Start of Block

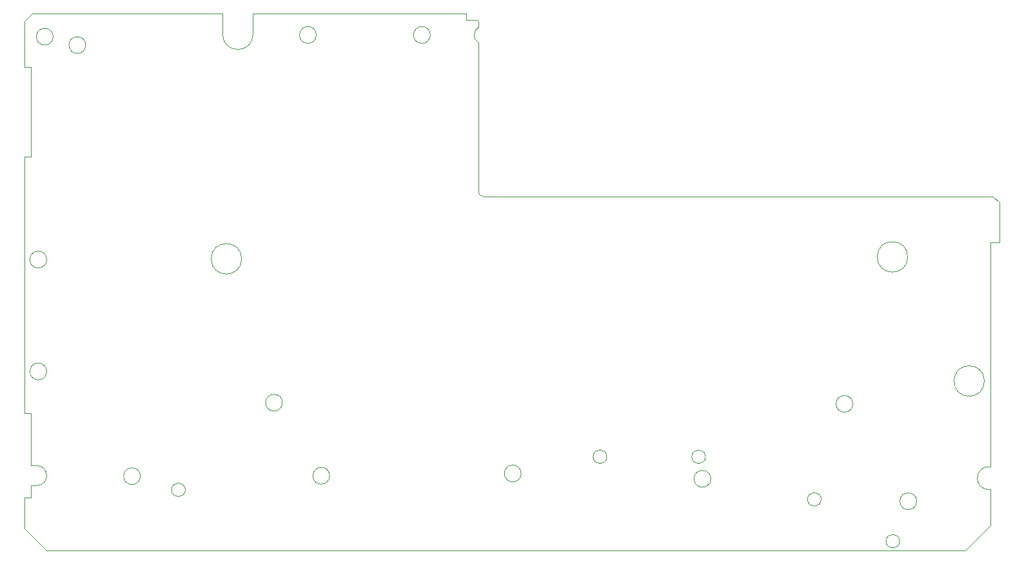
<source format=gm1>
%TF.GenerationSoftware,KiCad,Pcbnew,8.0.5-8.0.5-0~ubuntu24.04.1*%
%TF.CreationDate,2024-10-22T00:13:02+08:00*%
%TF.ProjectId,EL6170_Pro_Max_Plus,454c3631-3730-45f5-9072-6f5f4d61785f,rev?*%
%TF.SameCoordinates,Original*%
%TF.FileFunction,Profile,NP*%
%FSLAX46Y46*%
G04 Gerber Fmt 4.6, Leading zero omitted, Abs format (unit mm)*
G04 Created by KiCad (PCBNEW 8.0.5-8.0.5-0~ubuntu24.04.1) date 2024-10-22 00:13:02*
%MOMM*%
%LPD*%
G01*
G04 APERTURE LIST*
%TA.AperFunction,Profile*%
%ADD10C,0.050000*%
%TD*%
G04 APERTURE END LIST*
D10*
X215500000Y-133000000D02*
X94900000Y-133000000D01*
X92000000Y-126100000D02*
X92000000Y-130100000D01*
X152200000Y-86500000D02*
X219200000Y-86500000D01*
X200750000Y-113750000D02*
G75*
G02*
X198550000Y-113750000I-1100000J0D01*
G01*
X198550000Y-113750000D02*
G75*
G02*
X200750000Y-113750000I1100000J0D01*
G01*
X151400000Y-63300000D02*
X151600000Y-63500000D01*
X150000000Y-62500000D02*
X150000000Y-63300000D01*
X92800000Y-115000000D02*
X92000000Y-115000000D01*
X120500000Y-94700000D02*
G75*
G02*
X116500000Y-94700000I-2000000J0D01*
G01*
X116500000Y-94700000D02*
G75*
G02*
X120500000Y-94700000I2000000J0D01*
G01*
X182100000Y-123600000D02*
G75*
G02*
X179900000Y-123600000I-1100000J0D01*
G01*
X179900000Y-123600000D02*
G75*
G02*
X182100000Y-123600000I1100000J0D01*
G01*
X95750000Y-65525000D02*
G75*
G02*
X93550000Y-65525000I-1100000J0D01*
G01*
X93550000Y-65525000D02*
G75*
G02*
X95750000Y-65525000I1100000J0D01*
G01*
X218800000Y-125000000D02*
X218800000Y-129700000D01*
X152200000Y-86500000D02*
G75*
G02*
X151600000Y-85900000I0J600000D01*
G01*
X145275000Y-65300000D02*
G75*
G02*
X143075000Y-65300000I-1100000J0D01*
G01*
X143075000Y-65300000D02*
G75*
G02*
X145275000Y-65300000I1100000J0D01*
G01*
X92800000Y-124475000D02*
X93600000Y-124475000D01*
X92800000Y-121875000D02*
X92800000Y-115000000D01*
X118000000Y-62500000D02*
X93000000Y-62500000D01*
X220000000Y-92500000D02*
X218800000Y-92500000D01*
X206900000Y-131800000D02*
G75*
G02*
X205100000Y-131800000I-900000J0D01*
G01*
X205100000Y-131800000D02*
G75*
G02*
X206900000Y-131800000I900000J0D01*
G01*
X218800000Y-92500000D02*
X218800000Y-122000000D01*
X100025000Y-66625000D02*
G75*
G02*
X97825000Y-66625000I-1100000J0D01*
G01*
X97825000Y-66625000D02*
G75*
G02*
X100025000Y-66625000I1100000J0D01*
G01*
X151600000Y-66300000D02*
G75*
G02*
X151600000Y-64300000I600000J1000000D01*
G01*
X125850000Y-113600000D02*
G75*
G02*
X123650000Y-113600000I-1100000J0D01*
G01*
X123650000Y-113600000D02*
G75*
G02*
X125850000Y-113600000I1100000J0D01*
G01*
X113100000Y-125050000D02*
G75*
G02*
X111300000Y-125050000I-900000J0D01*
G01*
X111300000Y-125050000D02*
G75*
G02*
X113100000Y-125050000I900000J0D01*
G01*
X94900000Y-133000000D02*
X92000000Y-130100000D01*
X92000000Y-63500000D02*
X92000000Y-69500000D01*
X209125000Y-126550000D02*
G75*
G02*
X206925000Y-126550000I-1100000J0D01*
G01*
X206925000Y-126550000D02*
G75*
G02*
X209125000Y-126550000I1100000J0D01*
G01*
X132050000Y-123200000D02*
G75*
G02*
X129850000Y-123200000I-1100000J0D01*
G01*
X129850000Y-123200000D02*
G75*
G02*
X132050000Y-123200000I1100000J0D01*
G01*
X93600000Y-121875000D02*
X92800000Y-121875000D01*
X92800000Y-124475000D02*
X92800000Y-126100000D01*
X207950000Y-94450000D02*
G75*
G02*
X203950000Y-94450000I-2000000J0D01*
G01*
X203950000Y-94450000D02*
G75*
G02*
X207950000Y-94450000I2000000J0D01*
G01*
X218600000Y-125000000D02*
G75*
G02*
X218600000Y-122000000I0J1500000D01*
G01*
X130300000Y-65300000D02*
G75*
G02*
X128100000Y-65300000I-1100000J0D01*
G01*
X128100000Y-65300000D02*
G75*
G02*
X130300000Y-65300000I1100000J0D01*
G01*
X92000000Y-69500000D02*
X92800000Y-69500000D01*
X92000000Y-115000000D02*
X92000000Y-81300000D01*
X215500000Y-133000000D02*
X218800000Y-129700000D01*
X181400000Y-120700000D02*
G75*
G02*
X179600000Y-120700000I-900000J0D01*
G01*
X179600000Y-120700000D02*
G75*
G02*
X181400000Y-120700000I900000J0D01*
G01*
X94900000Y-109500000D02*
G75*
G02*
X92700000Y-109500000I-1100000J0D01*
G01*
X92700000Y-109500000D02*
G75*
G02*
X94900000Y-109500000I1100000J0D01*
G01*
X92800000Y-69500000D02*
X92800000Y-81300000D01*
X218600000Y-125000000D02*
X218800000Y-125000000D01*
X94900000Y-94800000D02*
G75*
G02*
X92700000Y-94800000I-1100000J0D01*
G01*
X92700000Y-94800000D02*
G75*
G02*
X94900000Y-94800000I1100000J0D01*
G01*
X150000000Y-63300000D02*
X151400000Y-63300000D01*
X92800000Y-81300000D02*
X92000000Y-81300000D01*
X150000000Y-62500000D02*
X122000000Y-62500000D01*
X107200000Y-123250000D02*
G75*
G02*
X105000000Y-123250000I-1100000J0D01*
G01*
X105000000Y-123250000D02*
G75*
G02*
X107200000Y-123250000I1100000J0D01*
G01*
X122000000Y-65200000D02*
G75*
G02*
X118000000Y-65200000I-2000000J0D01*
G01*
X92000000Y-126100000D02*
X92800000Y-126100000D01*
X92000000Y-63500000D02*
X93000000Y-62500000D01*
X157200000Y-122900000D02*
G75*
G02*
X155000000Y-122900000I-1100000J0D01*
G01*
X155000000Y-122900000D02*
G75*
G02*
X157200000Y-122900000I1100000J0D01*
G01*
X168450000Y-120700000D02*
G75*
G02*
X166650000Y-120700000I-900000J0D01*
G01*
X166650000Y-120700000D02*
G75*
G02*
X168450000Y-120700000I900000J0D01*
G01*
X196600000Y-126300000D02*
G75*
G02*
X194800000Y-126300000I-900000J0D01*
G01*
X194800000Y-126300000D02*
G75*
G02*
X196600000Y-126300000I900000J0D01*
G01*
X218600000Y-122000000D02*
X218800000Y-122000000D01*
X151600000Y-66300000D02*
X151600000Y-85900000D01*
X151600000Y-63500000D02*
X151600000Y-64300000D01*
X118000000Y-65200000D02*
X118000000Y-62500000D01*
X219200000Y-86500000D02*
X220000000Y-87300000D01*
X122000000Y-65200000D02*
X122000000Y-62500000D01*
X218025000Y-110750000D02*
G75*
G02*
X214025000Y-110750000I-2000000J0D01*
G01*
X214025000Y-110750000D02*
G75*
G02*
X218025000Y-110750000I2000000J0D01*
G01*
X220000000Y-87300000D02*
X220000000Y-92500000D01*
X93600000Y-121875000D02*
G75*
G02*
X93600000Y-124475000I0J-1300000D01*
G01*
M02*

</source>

End of Block

> **What to produce**
An exact transcription of the material is required, without any pictures.

> **Answer to this task**
<source format=gm1>
%TF.GenerationSoftware,KiCad,Pcbnew,8.0.5-8.0.5-0~ubuntu24.04.1*%
%TF.CreationDate,2024-10-22T00:13:02+08:00*%
%TF.ProjectId,EL6170_Pro_Max_Plus,454c3631-3730-45f5-9072-6f5f4d61785f,rev?*%
%TF.SameCoordinates,Original*%
%TF.FileFunction,Profile,NP*%
%FSLAX46Y46*%
G04 Gerber Fmt 4.6, Leading zero omitted, Abs format (unit mm)*
G04 Created by KiCad (PCBNEW 8.0.5-8.0.5-0~ubuntu24.04.1) date 2024-10-22 00:13:02*
%MOMM*%
%LPD*%
G01*
G04 APERTURE LIST*
%TA.AperFunction,Profile*%
%ADD10C,0.050000*%
%TD*%
G04 APERTURE END LIST*
D10*
X215500000Y-133000000D02*
X94900000Y-133000000D01*
X92000000Y-126100000D02*
X92000000Y-130100000D01*
X152200000Y-86500000D02*
X219200000Y-86500000D01*
X200750000Y-113750000D02*
G75*
G02*
X198550000Y-113750000I-1100000J0D01*
G01*
X198550000Y-113750000D02*
G75*
G02*
X200750000Y-113750000I1100000J0D01*
G01*
X151400000Y-63300000D02*
X151600000Y-63500000D01*
X150000000Y-62500000D02*
X150000000Y-63300000D01*
X92800000Y-115000000D02*
X92000000Y-115000000D01*
X120500000Y-94700000D02*
G75*
G02*
X116500000Y-94700000I-2000000J0D01*
G01*
X116500000Y-94700000D02*
G75*
G02*
X120500000Y-94700000I2000000J0D01*
G01*
X182100000Y-123600000D02*
G75*
G02*
X179900000Y-123600000I-1100000J0D01*
G01*
X179900000Y-123600000D02*
G75*
G02*
X182100000Y-123600000I1100000J0D01*
G01*
X95750000Y-65525000D02*
G75*
G02*
X93550000Y-65525000I-1100000J0D01*
G01*
X93550000Y-65525000D02*
G75*
G02*
X95750000Y-65525000I1100000J0D01*
G01*
X218800000Y-125000000D02*
X218800000Y-129700000D01*
X152200000Y-86500000D02*
G75*
G02*
X151600000Y-85900000I0J600000D01*
G01*
X145275000Y-65300000D02*
G75*
G02*
X143075000Y-65300000I-1100000J0D01*
G01*
X143075000Y-65300000D02*
G75*
G02*
X145275000Y-65300000I1100000J0D01*
G01*
X92800000Y-124475000D02*
X93600000Y-124475000D01*
X92800000Y-121875000D02*
X92800000Y-115000000D01*
X118000000Y-62500000D02*
X93000000Y-62500000D01*
X220000000Y-92500000D02*
X218800000Y-92500000D01*
X206900000Y-131800000D02*
G75*
G02*
X205100000Y-131800000I-900000J0D01*
G01*
X205100000Y-131800000D02*
G75*
G02*
X206900000Y-131800000I900000J0D01*
G01*
X218800000Y-92500000D02*
X218800000Y-122000000D01*
X100025000Y-66625000D02*
G75*
G02*
X97825000Y-66625000I-1100000J0D01*
G01*
X97825000Y-66625000D02*
G75*
G02*
X100025000Y-66625000I1100000J0D01*
G01*
X151600000Y-66300000D02*
G75*
G02*
X151600000Y-64300000I600000J1000000D01*
G01*
X125850000Y-113600000D02*
G75*
G02*
X123650000Y-113600000I-1100000J0D01*
G01*
X123650000Y-113600000D02*
G75*
G02*
X125850000Y-113600000I1100000J0D01*
G01*
X113100000Y-125050000D02*
G75*
G02*
X111300000Y-125050000I-900000J0D01*
G01*
X111300000Y-125050000D02*
G75*
G02*
X113100000Y-125050000I900000J0D01*
G01*
X94900000Y-133000000D02*
X92000000Y-130100000D01*
X92000000Y-63500000D02*
X92000000Y-69500000D01*
X209125000Y-126550000D02*
G75*
G02*
X206925000Y-126550000I-1100000J0D01*
G01*
X206925000Y-126550000D02*
G75*
G02*
X209125000Y-126550000I1100000J0D01*
G01*
X132050000Y-123200000D02*
G75*
G02*
X129850000Y-123200000I-1100000J0D01*
G01*
X129850000Y-123200000D02*
G75*
G02*
X132050000Y-123200000I1100000J0D01*
G01*
X93600000Y-121875000D02*
X92800000Y-121875000D01*
X92800000Y-124475000D02*
X92800000Y-126100000D01*
X207950000Y-94450000D02*
G75*
G02*
X203950000Y-94450000I-2000000J0D01*
G01*
X203950000Y-94450000D02*
G75*
G02*
X207950000Y-94450000I2000000J0D01*
G01*
X218600000Y-125000000D02*
G75*
G02*
X218600000Y-122000000I0J1500000D01*
G01*
X130300000Y-65300000D02*
G75*
G02*
X128100000Y-65300000I-1100000J0D01*
G01*
X128100000Y-65300000D02*
G75*
G02*
X130300000Y-65300000I1100000J0D01*
G01*
X92000000Y-69500000D02*
X92800000Y-69500000D01*
X92000000Y-115000000D02*
X92000000Y-81300000D01*
X215500000Y-133000000D02*
X218800000Y-129700000D01*
X181400000Y-120700000D02*
G75*
G02*
X179600000Y-120700000I-900000J0D01*
G01*
X179600000Y-120700000D02*
G75*
G02*
X181400000Y-120700000I900000J0D01*
G01*
X94900000Y-109500000D02*
G75*
G02*
X92700000Y-109500000I-1100000J0D01*
G01*
X92700000Y-109500000D02*
G75*
G02*
X94900000Y-109500000I1100000J0D01*
G01*
X92800000Y-69500000D02*
X92800000Y-81300000D01*
X218600000Y-125000000D02*
X218800000Y-125000000D01*
X94900000Y-94800000D02*
G75*
G02*
X92700000Y-94800000I-1100000J0D01*
G01*
X92700000Y-94800000D02*
G75*
G02*
X94900000Y-94800000I1100000J0D01*
G01*
X150000000Y-63300000D02*
X151400000Y-63300000D01*
X92800000Y-81300000D02*
X92000000Y-81300000D01*
X150000000Y-62500000D02*
X122000000Y-62500000D01*
X107200000Y-123250000D02*
G75*
G02*
X105000000Y-123250000I-1100000J0D01*
G01*
X105000000Y-123250000D02*
G75*
G02*
X107200000Y-123250000I1100000J0D01*
G01*
X122000000Y-65200000D02*
G75*
G02*
X118000000Y-65200000I-2000000J0D01*
G01*
X92000000Y-126100000D02*
X92800000Y-126100000D01*
X92000000Y-63500000D02*
X93000000Y-62500000D01*
X157200000Y-122900000D02*
G75*
G02*
X155000000Y-122900000I-1100000J0D01*
G01*
X155000000Y-122900000D02*
G75*
G02*
X157200000Y-122900000I1100000J0D01*
G01*
X168450000Y-120700000D02*
G75*
G02*
X166650000Y-120700000I-900000J0D01*
G01*
X166650000Y-120700000D02*
G75*
G02*
X168450000Y-120700000I900000J0D01*
G01*
X196600000Y-126300000D02*
G75*
G02*
X194800000Y-126300000I-900000J0D01*
G01*
X194800000Y-126300000D02*
G75*
G02*
X196600000Y-126300000I900000J0D01*
G01*
X218600000Y-122000000D02*
X218800000Y-122000000D01*
X151600000Y-66300000D02*
X151600000Y-85900000D01*
X151600000Y-63500000D02*
X151600000Y-64300000D01*
X118000000Y-65200000D02*
X118000000Y-62500000D01*
X219200000Y-86500000D02*
X220000000Y-87300000D01*
X122000000Y-65200000D02*
X122000000Y-62500000D01*
X218025000Y-110750000D02*
G75*
G02*
X214025000Y-110750000I-2000000J0D01*
G01*
X214025000Y-110750000D02*
G75*
G02*
X218025000Y-110750000I2000000J0D01*
G01*
X220000000Y-87300000D02*
X220000000Y-92500000D01*
X93600000Y-121875000D02*
G75*
G02*
X93600000Y-124475000I0J-1300000D01*
G01*
M02*

</source>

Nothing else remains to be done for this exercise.